RTXteam / RTX

Software repo for Team Expander Agent (Oregon State U., Institute for Systems Biology, and Penn State U.)
https://arax.ncats.io/
MIT License
33 stars 21 forks source link

All query_graph qnodes must be ultimately connected to all other qnodes #772

Closed edeutsch closed 4 months ago

edeutsch commented 4 years ago

I propose that ARAX should return an error if any qnode in the query graph is not connected either directly or indirectly to every other node in the query_graph. I don't think such a query_graph should be answerable. See #640 and #771

Such checking is already implicit in the ARAXQueryGraphInterpreter because it will not match an existing template.

However, it might be nice to return a more descriptive error on what's wrong, since not matching a template is quite vague.

What do you think?

dkoslicki commented 4 years ago

Boils down to just checking (eg. With #773 ) if the QG has a single weakly connected component, right?

The only problem I could foresee is if someone wants to run NGD on a pair of nodes that aren’t connected by any KP. Basically wanting to run a DSL like:

Add_qnode(name=foo, id=n1)
Add_qnode(name=bar, id=n2)
Expand() #<— this might not work, but you get the gist
Overlay(action=Compute_ngd, source_qnode_id=n1, target_qnode_id=n2)

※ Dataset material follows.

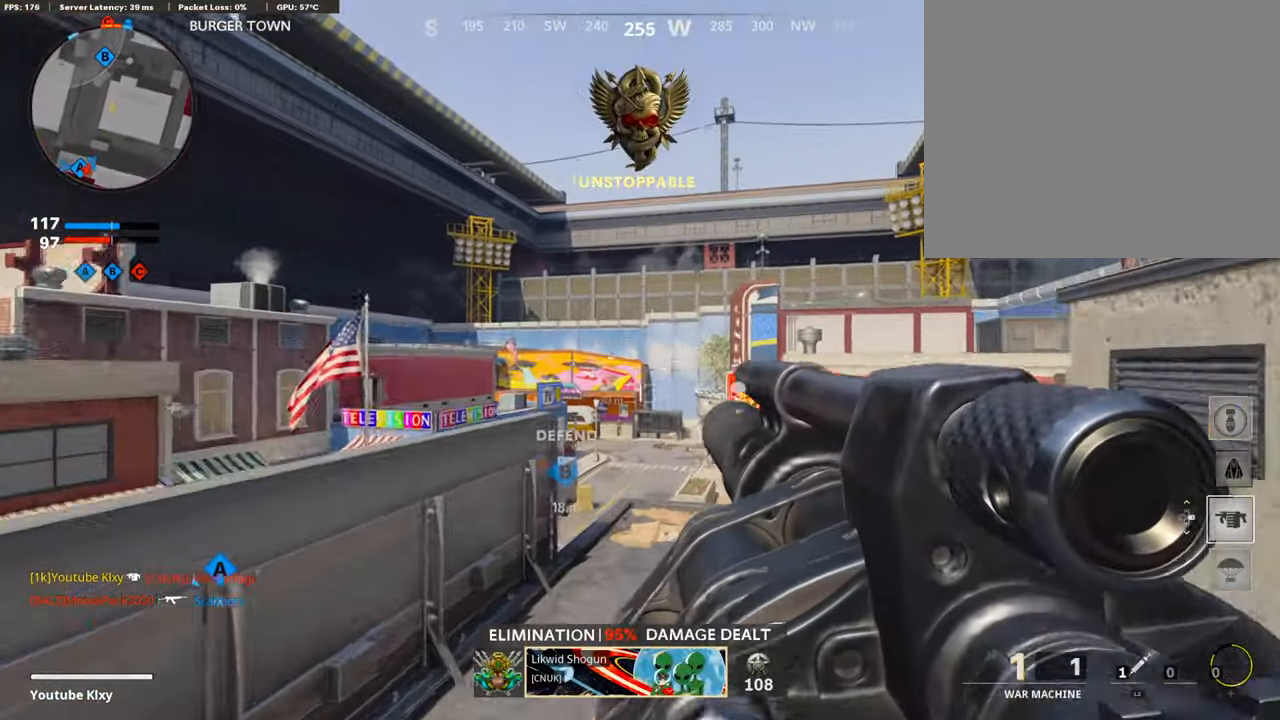
{"buttons": ["L3"], "left_stick": "up", "right_stick": "down", "events": [[83, "right_stick", "center"], [150, "right_stick", "down-right"], [183, "R1", "down"], [200, "right_stick", "up-right"], [233, "L1", "up"], [283, "R1", "up"], [333, "right_stick", "down"], [366, "L3", "down"], [450, "left_stick", "up"]]}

Here, the QG isn’t connected until after the overlay step adds the virtual edge.

So I guess it boils down to when it should be checked if the QG has a single weakly connected component.

edeutsch commented 4 years ago

Would you define "weakly connected"? I used "directly connected" and "indirectly connected" and "ultimately connected", but I don't know the terms of art with respect to graphs. Is "weakly connected" the correct term of art for nodes that have some path of 2..N hops between them?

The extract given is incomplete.